Last winter, when I visited England with my dear friend, we spent a day in rainy Winchester, wandering around the cobblestone streets, popping in the cathedral to pay our respects to Jane Austen and going bananas when we found cute Union Jack pillows from a local shop to take home. Along with this, we met our friend Chris and his friend Jim for coffee. Jim heads up an organization in Scotland called Cantle and has an uncanny gift to sense and name people’s personalities within seconds of meeting them. I was a bit skeptical of this, but after two minutes in his company, I felt stripped to the barest bones and wasn’t entirely sure I wasn’t in the Twilight Zone. It actually was a bit spooky, truth be told. Among other things (which I honestly can’t remember it all, I was too in shock), he told me that I’m a perfectionist and always fear asking people for anything, for I’m always afraid it’s too much. He noted that when I am able to move past this fear, I am actually able to access a remarkable level of creativity.

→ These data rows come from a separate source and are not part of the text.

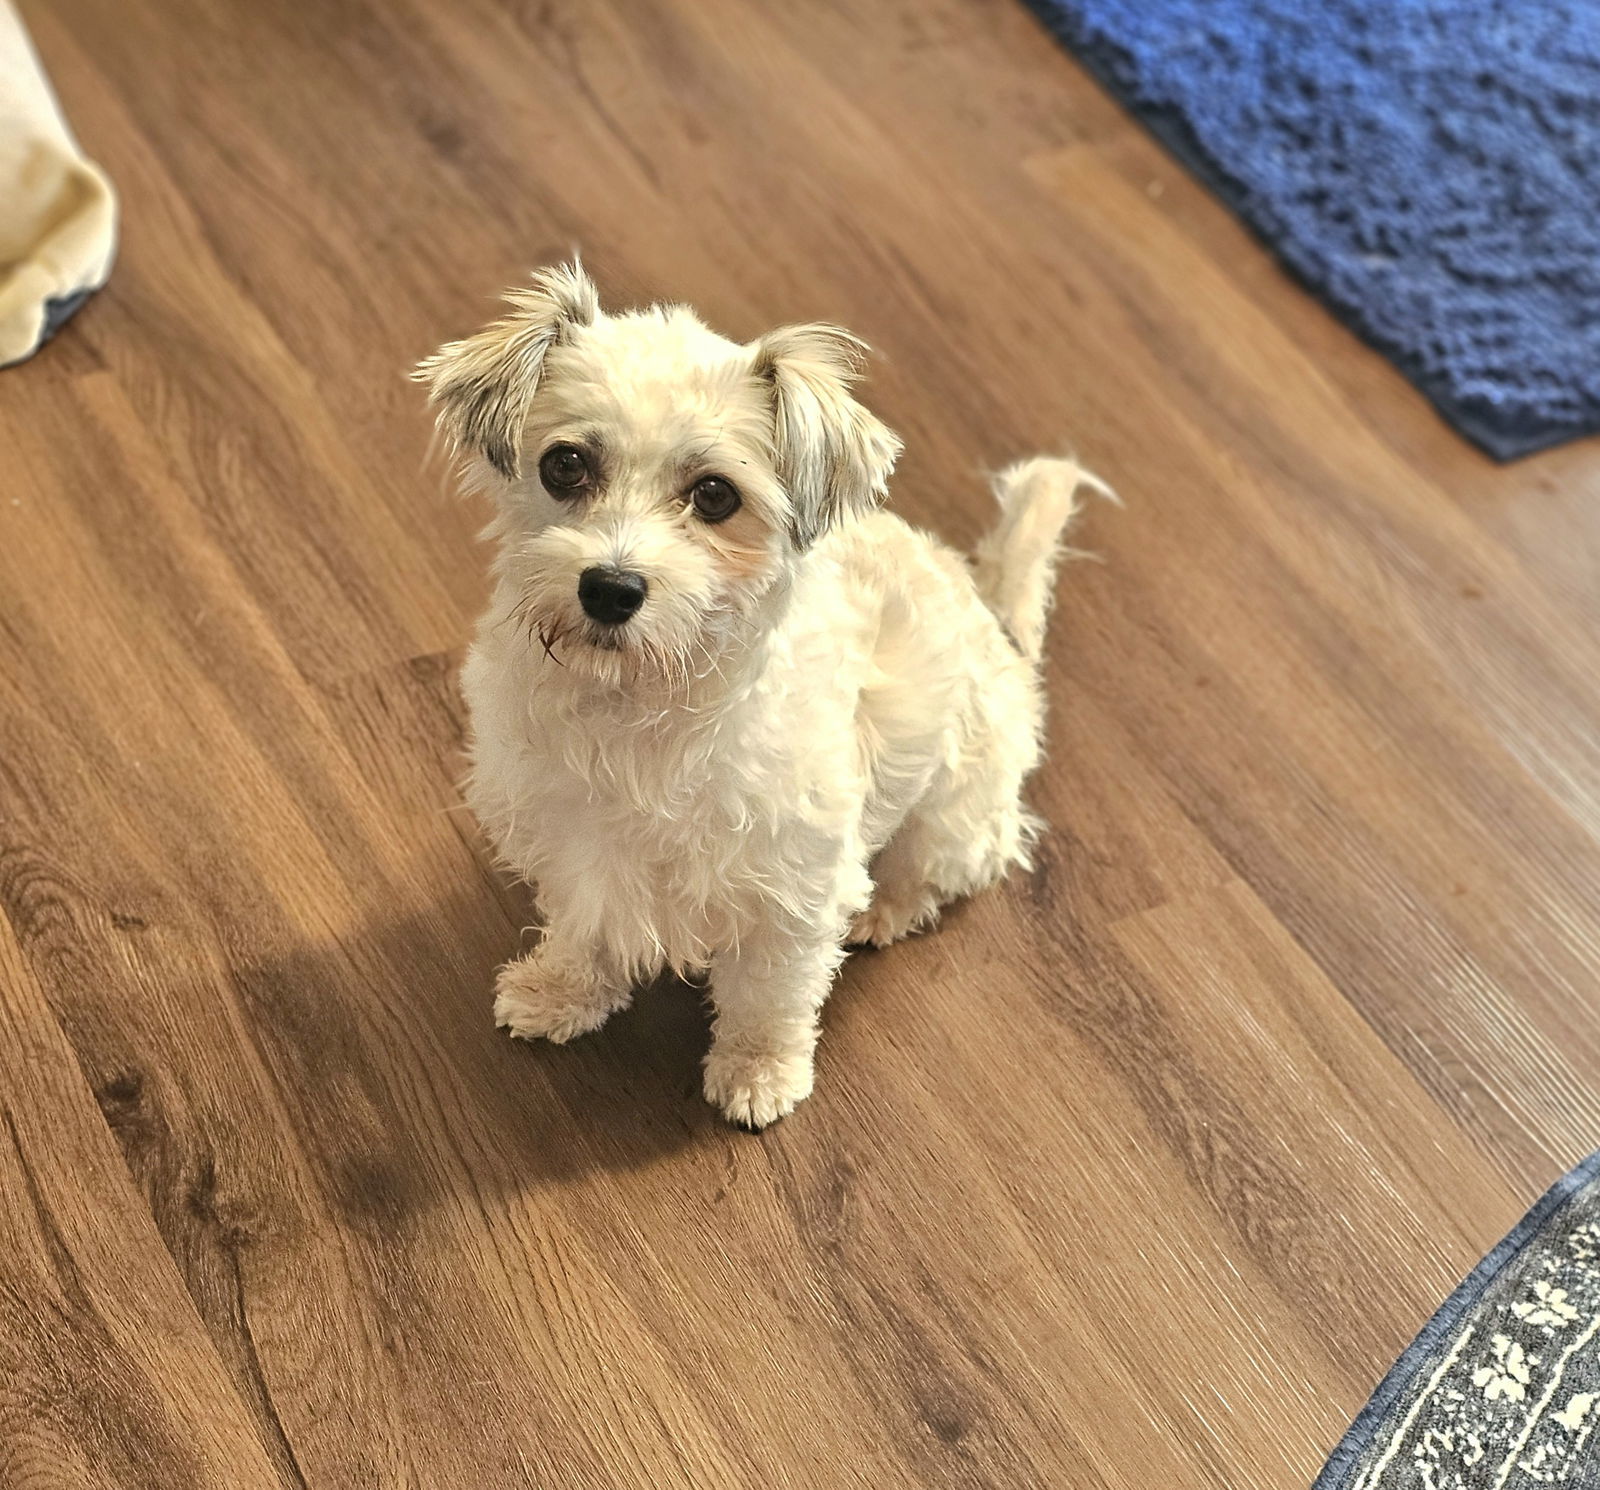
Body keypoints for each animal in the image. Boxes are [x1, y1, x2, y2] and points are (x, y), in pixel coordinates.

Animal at [419, 267, 1107, 1133]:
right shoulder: (574, 843)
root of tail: (992, 614)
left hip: (953, 815)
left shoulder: (792, 893)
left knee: (942, 867)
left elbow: (769, 1000)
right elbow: (583, 925)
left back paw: (886, 908)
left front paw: (758, 1073)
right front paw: (560, 991)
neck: (639, 708)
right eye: (565, 466)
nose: (610, 587)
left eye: (715, 495)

I had no idea what to say to that. Not only was it entirely true, but it was something revolutionary and stunning that I had never really pinpointed before. But since then, those concepts have floated around in my head, challenging me to move forward beyond this barrier of fear and live more fully into the creativity that I feel bouncing around within those walls. It seems that only by making mistakes and allowing disappointment, those walls can be dismantled brick by brick.
This week has been one of mistakes. I forgot to note that we needed to order bread enzymes at work and thanks to my mistake, we had to throw out 32 pans of vegan buns that deflated and came out flat as hockey pucks. I couldn’t stop apologizing and felt like the world’s hugest idiot all week. That empty enzyme container taunted me and I felt like crawling under a rock. This mistake wasn’t just a small one; it was one that cost the business money. It’s one that can’t be apologized away or quickly fixed. It’s a mistake I’ve had to sit in and ask for grace in, both to my boss and co-workers, and to myself. I don’t think any of them were nearly as hard on me as I was on myself. It was an experience that taught in a big way, both in specifics for my job and in the larger life sense.
We let go. We move on and learn and let ourselves feel through what we need to feel. And life continues.
So I’m taking small steps, one at a time, to dismantle these fears, so deceptively glazed over with a more attractive perfectionist veneer. I know that as I do this, my appreciation for order and attention to detail will better flourish in an inner environment that isn’t so constrictive and fearful. I pray that as I can call these things out and name them and speak them out loud, the less power the fear will hold and the more I may grow, being open to being a broken person who will always be so, who can never be entirely fixed, and who might allow people to love me as such, without apology, and only with grace.